Le deuxième septennat de Mitterrand est du même tonneau : renforcement du flicage de la société, développement de la chasse aux immigrés clandestins, premières réflexions sur la réforme des retraites dont la philosophie générale sera reprise dans la réforme de 2003.

Sur le front de l'emploi, pour réduire encore et toujours l'indemnisation du chômage, la gauche a créé le RMI. Présenté comme une mesure sociale, il est au contraire tout à la fois une façon plus économique d'assurer la survie de ceux que le système ne peut plus intégrer, et un formidable aveu d'impuissance de la bourgeoisie face à l'avancée de sa crise.

A l'étranger, les sociaux-démocrates se sont toujours illustrés, au gouvernement, par la défense de l'intérêt national, en particulier en Afrique. Pour défendre son pré-carré, la gauche n'a jamais reculé devant aucun massacre, aucun amoncellement de cadavres : du Tchad au Zaïre, les raids militaires s'enchaînent et le génocide du Rwanda, ce déchaînement de barbarie planifié par Mitterrand 1, se met en place.

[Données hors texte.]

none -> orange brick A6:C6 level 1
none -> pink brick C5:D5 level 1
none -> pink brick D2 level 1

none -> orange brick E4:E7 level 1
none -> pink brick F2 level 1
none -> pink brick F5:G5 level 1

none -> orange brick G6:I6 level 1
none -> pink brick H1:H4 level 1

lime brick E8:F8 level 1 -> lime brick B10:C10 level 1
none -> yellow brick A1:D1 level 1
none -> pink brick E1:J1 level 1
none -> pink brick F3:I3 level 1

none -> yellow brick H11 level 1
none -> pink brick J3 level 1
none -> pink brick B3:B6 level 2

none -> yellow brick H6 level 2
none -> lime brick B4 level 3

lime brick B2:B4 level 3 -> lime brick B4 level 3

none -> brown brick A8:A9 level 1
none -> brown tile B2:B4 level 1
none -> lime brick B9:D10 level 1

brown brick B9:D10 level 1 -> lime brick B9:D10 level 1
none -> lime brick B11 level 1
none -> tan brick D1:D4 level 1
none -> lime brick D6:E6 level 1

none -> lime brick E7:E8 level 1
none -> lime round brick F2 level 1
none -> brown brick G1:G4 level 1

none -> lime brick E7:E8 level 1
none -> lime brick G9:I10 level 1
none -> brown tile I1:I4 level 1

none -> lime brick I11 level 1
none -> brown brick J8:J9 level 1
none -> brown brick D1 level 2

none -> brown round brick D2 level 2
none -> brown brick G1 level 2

Sans oublier que la France a tenu son rang dans la première guerre du Golfe contre l'Irak.

Enfin, le tableau de l’œuvre social-démocrate ne serait pas complet si nous n’évoquions l'une des plus grandes attaques portées contre la classe ouvrière depuis la fin de la deuxième guerre mondiale : les 35 heures. Cette loi portée par Martine Aubry, ministre de l'emploi de Jospin, a touché et continue de toucher l'ensemble de la classe ouvrière en introduisant un maximum de flexibilité dans l'exploitation, tout en contribuant à bloquer les salaires.

La voilà donc cette social-démocratie qu'on nous dit "pleine d'avenir" ! La voilà donc cette "nouvelle façon de faire de la politique". A la rigueur, nous pourrions concéder au PS d'aujourd'hui un certain talent pour faire du neuf avec du vieux. Mais cette entourloupe de brocanteur véreux ne trompera personne, le vernis ne tient pas ! La social-démocratie, depuis sa trahison de l'internationalisme en 1914, n'a plus aucun lien avec le mouvement ouvrier. Au contraire, elle a eu d'innombrables occasions de faire la joie de sa mère adoptive, la bourgeoisie. Au pouvoir comme dans l'opposition, elle n'aura fait que servir les intérêts de sa classe et de l'Etat, sans hésiter, quand il le faudra, à y mettre elle-même les mains, quitte à les enduire du sang de la classe ouvrière. Hier encore, elle était au pouvoir et montrait la même détermination à attaquer le prolétariat dans ses conditions de travail et ses conditions de vie. Aujourd'hui, elle s'apprête à reprendre du service avec exactement les mêmes objectifs 2.

Mais demain, elle devra s'attendre à trouver sur sa route une classe ouvrière déterminée à lui arracher son masque et à l'envoyer avec le reste de la bourgeoisie dans les oubliettes de l'histoire.